I clumsily clean and wrap her ankle and try chatting with her a little more. Angelica and I are about the same age. She wants to return home to her family, but the cartel has taken her documents so that she cannot leave without their consent (i.e., paying them extra), and she has no money left. She has a ten-year-old son whom she had to leave behind. Angelica asks me my name, and I tell her. Tears roll down her cheeks, and I can see her walls coming down as her body relaxes. “My sister’s name is Julia.” 

She really wants to see her family, be reunited with her son. Angelica is a woman of faith, so I assure her of my prayers. As I finish my pathetic ankle-wrapping job and help her get her socks and shoes back on, I ask her if she would like a hug. She gratefully accepts, and we share a warm hug. “Espero que puedas estar con tu familia muy pronto.” I hope you can be with your family very soon, I tell her. Her tears are flowing now as she gets up to leave with her companions. 

Medically speaking, I didn’t help much. And I can’t pretend that I am a great person/missioner all the time, practicing perfect moments of accompaniment. I have failed to love the people that come through the center time and again, selfishly and cowardly not offering the help or hug that was needed, not being willing to touch feet or wounds that look gross, not wanting my choppy Spanish to make me look stupid, not letting the real stories of pain, violence, exasperation break or even touch my heart. I know that it is only by the grace of God that I was able to reach out to Angelica and that she found a moment of comfort. It’s not my doing. It’s up to God, and that gives me the peace and courage to continue. 

There are many visible and invisible walls between us, but I pray that they will one-by-one come down.

Questions for Reflection: What walls do you perceive between you and those around you? How might God want to work through you to bring unity where there is division?
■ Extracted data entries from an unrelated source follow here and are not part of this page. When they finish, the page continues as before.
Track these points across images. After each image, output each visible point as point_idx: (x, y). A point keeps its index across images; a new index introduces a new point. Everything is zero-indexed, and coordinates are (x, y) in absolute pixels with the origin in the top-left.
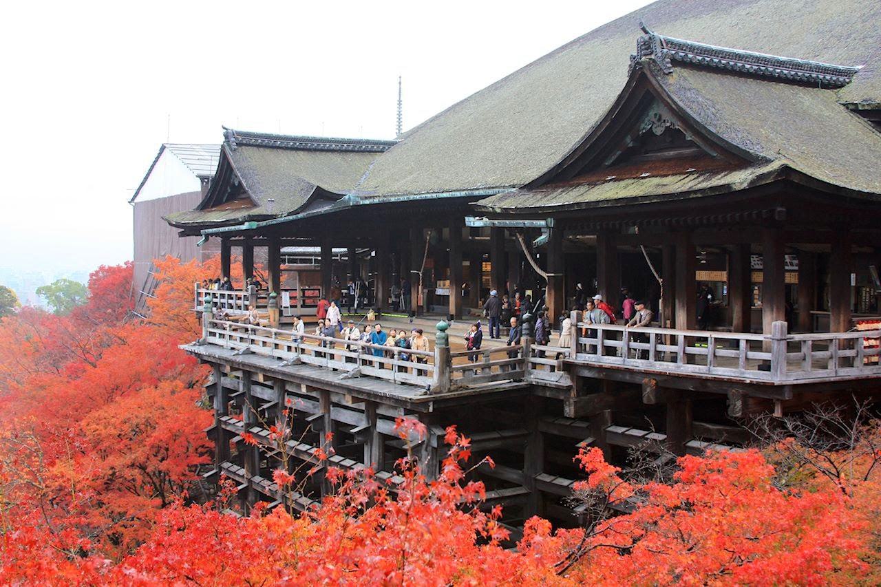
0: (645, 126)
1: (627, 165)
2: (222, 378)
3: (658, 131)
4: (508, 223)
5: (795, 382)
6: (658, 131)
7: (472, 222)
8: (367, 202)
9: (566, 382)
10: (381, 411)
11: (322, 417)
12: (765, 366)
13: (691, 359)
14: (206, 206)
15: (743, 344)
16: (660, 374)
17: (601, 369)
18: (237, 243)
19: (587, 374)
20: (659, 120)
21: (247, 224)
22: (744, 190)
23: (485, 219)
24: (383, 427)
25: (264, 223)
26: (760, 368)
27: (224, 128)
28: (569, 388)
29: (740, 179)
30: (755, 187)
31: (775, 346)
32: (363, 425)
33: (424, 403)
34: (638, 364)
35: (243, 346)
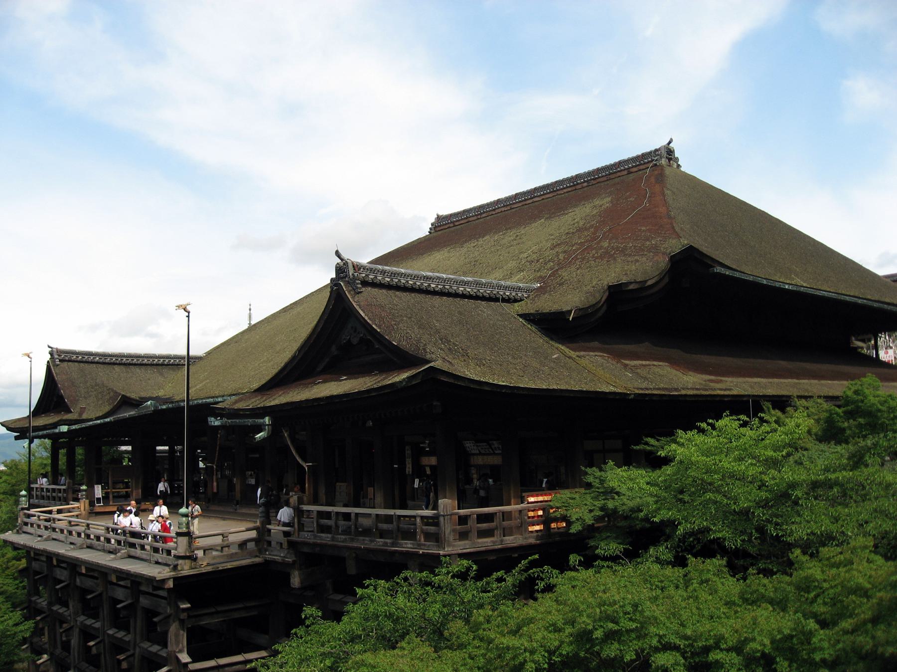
1: (334, 370)
2: (33, 563)
3: (355, 341)
5: (460, 552)
6: (355, 341)
7: (215, 422)
10: (143, 588)
11: (100, 595)
17: (315, 545)
19: (306, 550)
20: (355, 331)
23: (225, 420)
24: (144, 601)
25: (74, 427)
32: (129, 601)
33: (164, 581)
34: (342, 540)
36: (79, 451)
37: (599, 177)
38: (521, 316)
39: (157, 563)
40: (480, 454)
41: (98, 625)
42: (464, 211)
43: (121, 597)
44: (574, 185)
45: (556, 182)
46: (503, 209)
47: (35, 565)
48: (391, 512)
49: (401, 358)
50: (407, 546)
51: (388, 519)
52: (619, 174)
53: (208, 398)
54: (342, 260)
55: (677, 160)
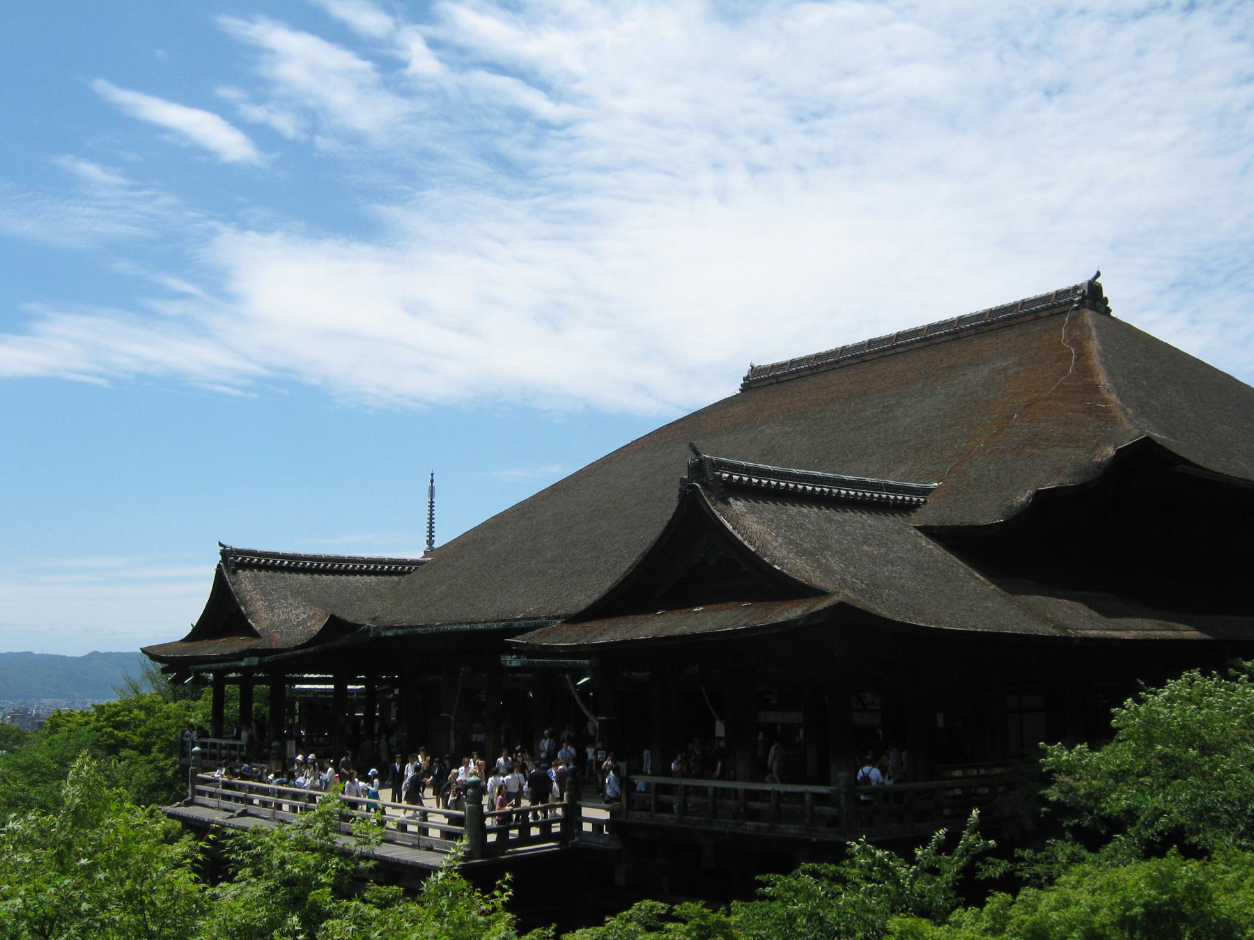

Julia graduated from The University of Texas at Dallas in May 2015 with a BS in Mathematics and a Math Teacher Certification at the ripe age of 20. She taught Geometry, Algebra 2, Precalculus and Statistics for four years in a public high school in Richardson, Texas, as well as another year in a private school in Takoma Park, Maryland. Julia’s desire to serve and minister like St. Francis drew her to Washington D.C. to work as a Publications and Communications Associate with the US Catholic Mission Association through the DC Service Corps program, where she researched and helped support various mission organizations around the world. This call to mission now pushes Julia to venture beyond D.C. to serve as a missioner on the US-Mexico border. In her free time, Julia enjoys reading, working out, dancing, meeting strangers, and solving all kinds of puzzles.